Sur le succès surprise de , que son mari David Benioff a co-créé
C'était absolument fou. Et ce fut un moment très précieux. Nous vivions à Belfast pendant les étés en Irlande du Nord. Nous avons eu des petits bébés. Nous étions toujours avec le partenaire (d'écriture) de David, DB Weiss, et sa femme, Andrea, et nous étions tous les quatre épais comme des voleurs vivant en Europe. … Les enfants sont allés à la garderie de Belfast. C'était vraiment incroyable. … Quand (Andrea et moi) avons vu les quotidiens pour la première fois, nous étions dans mon appartement à Belfast et nous pensions que les quotidiens avaient l'air horribles et stupides. Et nous nous sommes littéralement dit que cela allait juste être embarrassant. C'était le pilote de , et mon garçon, avions-nous tort.

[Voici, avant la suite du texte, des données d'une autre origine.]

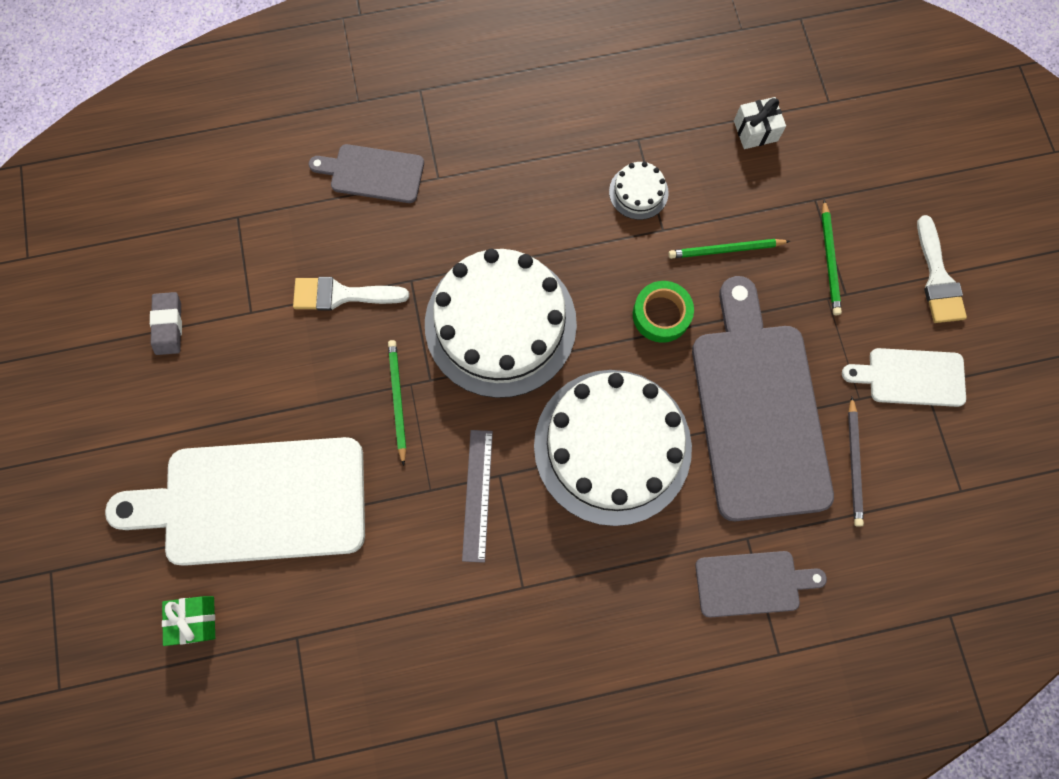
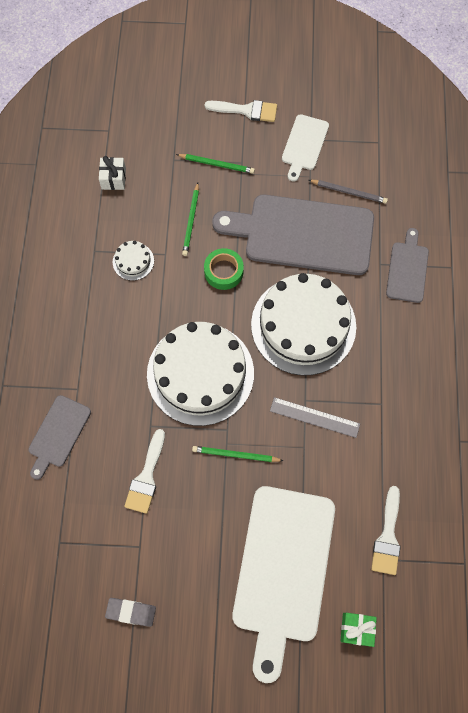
camera: 75 degrees left, 5 degrees down
none -> white brush [371,486,401,575]

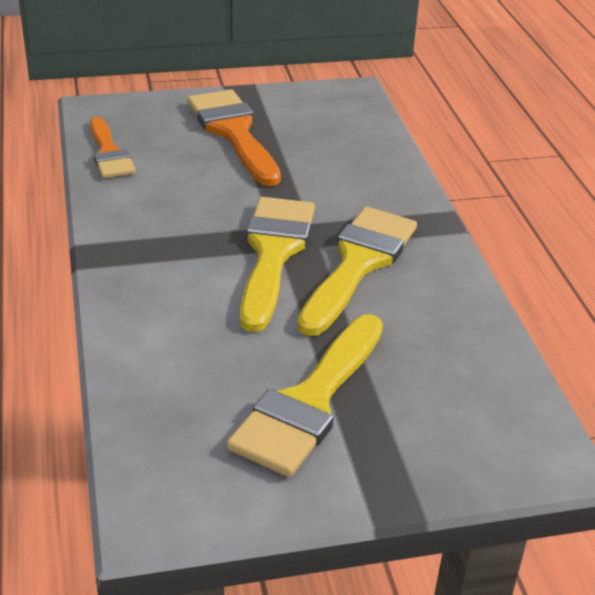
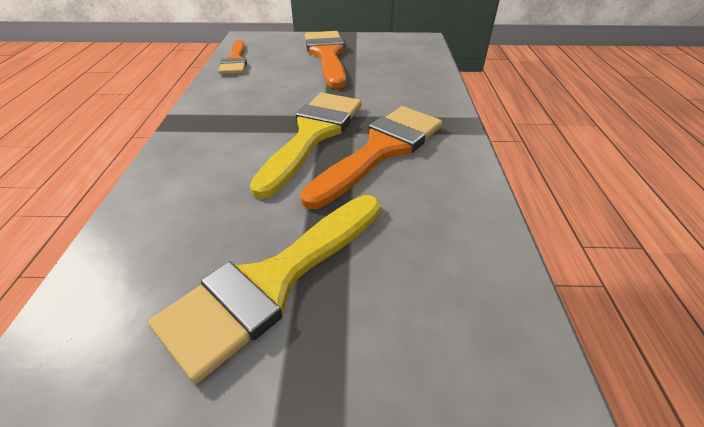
camera: 15 degrees right, 5 degrees up
yellow brush [297,207,417,336] -> orange brush [300,106,442,209]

En partageant la vedette avec Diane Keaton dans le film de 2003,
Le truc avec Diane quand je l'ai connue, c'est que, comme ma mère, j'ai l'impression qu'elle était curieuse par-dessus tout. Comme si c'était une femme intéressée et pas du tout préoccupée par la façon dont elle était perçue. Et c'était vraiment une franc-tireur, en quelque sorte, et elle était toujours si gentille, hilarante et autodérision. Tout ce que vous espériez qu'elle soit, elle le serait, elle l'était.